### Bereitgestellter Text:
>>>
Breiten Raum nimmt die Dokumentation der Aktivitäten der Sozialistischen Selbsthilfe Köln (SSK) und der Sozialistischen Selbsthilfe (Köln-) Mülheim SSM ein. »Kaum eine Initiative, kaum ein Projekt in Köln hat eine so reiche Geschichte« wie diese Gruppen: »Die Aktionen von SSK/SSM wurden immer und von Anfang an öffentlich erklärt, begründet, es wurde um Unterstützung gebeten und im Clinch mit Behörden, Polizei, Hausbesitzern oder Gerichten wurde über die Forderungen und Strategien informiert. Plakate wurden zum zentralen Medium«, so dass über die Jahre ein »Gesamtausstoß« von mehr als 300 verschiedenen Plakaten erreicht wurde – so im Ausstellungskatalog nachzulesen. Die Plakate spiegeln die Aktivitäten und Kampagnen gegen Heimerziehung und Psychi­­­­atrie, gegen Obdachlosigkeit und Wohnungsnot. Zum Kampf gegen Leerstände und Abrisse gehörten auch die »Aufdeckung von Spekulation, Kritik an Banken und Versicherungen, die daran beteiligt waren«.

Plakate waren dabei für die Herstellung von Öffentlichkeit von zentraler Bedeutung. Sie informierten direkt vor Ort und funktionierten fast wie die »Sozialen Medien« heute: »Oft wurden sie über Nacht hergestellt und schon im Morgengrauen geklebt.«

Fotos dokumentierten dazu die Aktion, etwa als SSK/SSM die Stadt Köln über leerstehenden Wohnraum informierte und die Stadt wegen »fehlendem Personal« nicht reagierte. In einem besetzten Haus wurde sofort ein »Beschwerdebüro« zur Unterstützung der Verwaltung eingerichtet.

Ein Hauch von Satire umwehte 1976 auch die Kampagne gegen den Bau des Museums Ludwig neben dem Dom – nicht wegen der Kunst, sondern wegen der Kosten. Man bot dem Stadtrat dazu eine eigene »Kunstschenkung« an und eröffnete als Alternative das »Neue Museum Ludwig« in einer leerstehenden Schule.
<<<
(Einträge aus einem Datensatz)
>>>
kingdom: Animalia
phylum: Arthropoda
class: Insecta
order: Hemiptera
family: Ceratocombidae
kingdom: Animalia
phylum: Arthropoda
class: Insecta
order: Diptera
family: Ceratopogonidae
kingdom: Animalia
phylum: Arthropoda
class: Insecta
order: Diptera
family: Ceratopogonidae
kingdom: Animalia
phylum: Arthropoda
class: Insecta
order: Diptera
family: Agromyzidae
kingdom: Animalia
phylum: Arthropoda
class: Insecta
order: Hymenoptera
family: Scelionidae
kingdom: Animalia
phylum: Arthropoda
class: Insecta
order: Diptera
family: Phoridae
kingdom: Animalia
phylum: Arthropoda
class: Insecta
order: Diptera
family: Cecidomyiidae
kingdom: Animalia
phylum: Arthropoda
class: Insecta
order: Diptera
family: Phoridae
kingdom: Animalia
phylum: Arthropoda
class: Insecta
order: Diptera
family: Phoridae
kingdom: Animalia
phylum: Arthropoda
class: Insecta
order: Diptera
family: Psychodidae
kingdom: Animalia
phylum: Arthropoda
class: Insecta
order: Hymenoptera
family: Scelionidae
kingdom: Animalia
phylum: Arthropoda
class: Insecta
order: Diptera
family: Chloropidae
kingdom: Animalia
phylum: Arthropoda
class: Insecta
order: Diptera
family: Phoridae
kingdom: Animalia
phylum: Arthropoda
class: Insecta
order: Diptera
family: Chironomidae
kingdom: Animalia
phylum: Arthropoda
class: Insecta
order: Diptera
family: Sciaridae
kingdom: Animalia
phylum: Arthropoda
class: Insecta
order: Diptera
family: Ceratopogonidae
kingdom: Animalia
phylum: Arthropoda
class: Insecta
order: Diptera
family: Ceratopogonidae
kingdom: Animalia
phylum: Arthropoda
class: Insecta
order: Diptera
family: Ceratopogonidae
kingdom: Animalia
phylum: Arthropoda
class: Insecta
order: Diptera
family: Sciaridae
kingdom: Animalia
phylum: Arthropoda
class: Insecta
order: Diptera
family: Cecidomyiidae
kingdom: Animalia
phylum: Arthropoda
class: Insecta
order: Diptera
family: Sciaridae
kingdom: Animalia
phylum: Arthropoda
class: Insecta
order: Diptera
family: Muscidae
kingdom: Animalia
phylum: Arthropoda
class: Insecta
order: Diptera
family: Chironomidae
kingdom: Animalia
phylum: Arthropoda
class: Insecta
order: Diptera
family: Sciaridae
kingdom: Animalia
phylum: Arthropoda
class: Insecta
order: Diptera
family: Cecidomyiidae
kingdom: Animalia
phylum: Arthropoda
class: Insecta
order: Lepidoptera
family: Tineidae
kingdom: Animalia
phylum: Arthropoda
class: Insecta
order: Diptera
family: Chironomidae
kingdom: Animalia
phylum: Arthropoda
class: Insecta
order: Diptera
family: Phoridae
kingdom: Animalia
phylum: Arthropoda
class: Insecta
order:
<<<
### Gestellte Aufgabe 1:
Wie viele verschiedene Plakate kamen laut dem Text über die Plakate von SSK und SSM über die Jahre insgesamt zusammen?
### Gestellte Aufgabe 2:
Setze im Text über die Plakate von SSK und SSM „Gemeinderat“ anstelle von „Stadtrat“ ein und schreibe den Abschnitt neu, beginnend bei „Plakate waren dabei“ und endend bei „einer leerstehenden Schule.“.
Die Einträge stammen aus einer anderen Quelle.

### Lösung der Aufgabe 1:
Mehr als 300 verschiedene Plakate.

### Lösung der Aufgabe 2:
Plakate waren dabei für die Herstellung von Öffentlichkeit von zentraler Bedeutung. Sie informierten direkt vor Ort und funktionierten fast wie die »Sozialen Medien« heute: »Oft wurden sie über Nacht hergestellt und schon im Morgengrauen geklebt.«

Fotos dokumentierten dazu die Aktion, etwa als SSK/SSM die Stadt Köln über leerstehenden Wohnraum informierte und die Stadt wegen »fehlendem Personal« nicht reagierte. In einem besetzten Haus wurde sofort ein »Beschwerdebüro« zur Unterstützung der Verwaltung eingerichtet.

Ein Hauch von Satire umwehte 1976 auch die Kampagne gegen den Bau des Museums Ludwig neben dem Dom – nicht wegen der Kunst, sondern wegen der Kosten. Man bot dem Gemeinderat dazu eine eigene »Kunstschenkung« an und eröffnete als Alternative das »Neue Museum Ludwig« in einer leerstehenden Schule.